Study indicates that age 25 would be better than younger ages for a single HIV screening test among those without symptoms
“The CDC currently recommends that every American be tested for HIV infection at least once between ages 13 and 64,” says Anne Neilan, MD, MPH, of the MGH Division of Infectious Diseases and the Medical Practice Evaluation Center, who led the study. “We began by thinking that, if people are screened only once, it makes sense to get screened after the age when the most new HIV infections occur. We also thought that, if we accounted for all of the HIV testing that is already taking place in the U.S., an additional screening test for youth without known risk factors would be most useful at some point after age 18.”

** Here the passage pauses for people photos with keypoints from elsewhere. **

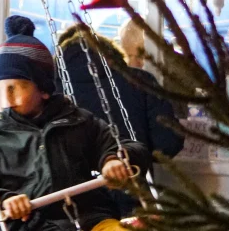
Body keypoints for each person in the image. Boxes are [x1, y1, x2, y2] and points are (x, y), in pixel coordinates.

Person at [0, 16, 149, 231]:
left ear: (43, 89)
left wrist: (113, 160)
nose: (5, 98)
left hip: (89, 219)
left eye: (15, 87)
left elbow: (127, 147)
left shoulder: (77, 122)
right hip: (27, 226)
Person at [56, 23, 184, 215]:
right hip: (131, 197)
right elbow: (168, 144)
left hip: (70, 206)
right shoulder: (140, 81)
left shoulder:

HIV screening refers to testing of individuals who do not have symptoms of the infection. Many youth may be at higher risk than they, their parents or their health care providers believe, so offering a one-time screening HIV test could identify infections that would otherwise be missed
The study used CDC data on new HIV diagnoses in 2013 and the stage of disease at the time of diagnosis to compare the probable results of implementing a one-time HIV screening test at various ages between 13 and 30. Using a well-published computer simulation model developed by members of the research team, the analysis revealed that adding a single HIV screening test at age 25 would most improve rates of HIV diagnosis and overall health outcomes among young adults while remaining cost effective. However, the results do not apply to youth at high risk, such as gay and bisexual males, who should be tested more frequently. Other populations at high risk for HIV infection include people who inject drugs and their sex partners, people who exchange sex for money or drugs, and sex partners of HIV-infected people.
“It can be hard to talk to teens about their risk for HIV,” says study co-author Commander Richard Dunville, MPH, epidemiologist at CDC. “However, it is important that parents, health care providers and teens themselves have more information to decide if and when HIV screening is appropriate. Studies like this one and data about high-risk youth can help guide these informed decisions.”
Andrea Ciaranello, MD, MPH, of the MGH Division of Infectious Disease, senior author of the study, says, “For at-risk groups, HIV screening should occur much more frequently than once in a lifetime, since a single screen will only capture a very small proportion of the population with HIV. However, for young people who become infected by age 25, the gains in life expectancy and improvements in health outcomes, including viral suppression, from that one-time screening test would be substantial.”
From 2009 to 2013, HIV diagnoses among those aged 13 to 29 were highest in ages 22 to 25. “There is often a delay between when someone becomes infected with HIV and when they are diagnosed, so we cannot be certain at what age most infections are occurring,” says Dunville. “Still, this study leads us to doubt that screening teens 18 and younger without risk factors would be a good use of limited resources.”
The authors also found that the benefits of a one-time HIV screening test were markedly lower if youth found to be living with HIV did not remain in care and on antiretroviral medications. “Interventions to support linkage to care and retention in care are critical,” says Ciaranello. “Our study underscores the value of ongoing research supported by the National Institutes of Health to examine the most effective ways to improve health outcomes for youth with HIV.”
Neilan adds, “About half of all young people ages 13 to 24 with HIV have no idea they are infected, but fewer than 15 percent of adults with HIV are unaware. HIV screening is an important component of addressing this disparity. Our results indicate that focusing screening on teens 18 or younger without risk factors would be a less efficient use of a one-time screen than screening at a later age.”
Neilan is an instructor in Medicine, and Ciaranello is an assistant professor of Medicine at Harvard Medical School. Dunville is an epidemiologist at the U.S. Centers for Disease Control and Prevention. Additional co-authors of the report are Alexander Bulteel, Rochelle Walensky, MD, MPH, Robert A. Parker, ScD, and Kenneth Freedberg, MD, MSc, MGH Medical Practice Evaluation Center; M. Cheryl Bañez Ocfemia, MPH, Li Yan Wang, MBA, MA, and Elizabeth A. DiNenno, PhD, U.S. Centers for Disease Control and Prevention; Joshua Salomon, PhD, Stanford University; and Katherine K. Hsu, MD, MPH, Massachusetts Department of Public Health.
This research was funded by U.S. Centers for Disease Control and Prevention National Center for HIV, Viral Hepatitis, STD, and TB Prevention agreement 6NU38PS004644. The study also received funding from National Institute of Allergy and Infectious Diseases grants T32 AI007433, R01 AI042006, and R01 AI112340; Eunice Kennedy Shriver National Institute for Child Health and Human Development grant R01 HD079214, and the Steve and Deborah Gorlin MGH Research Scholar Award.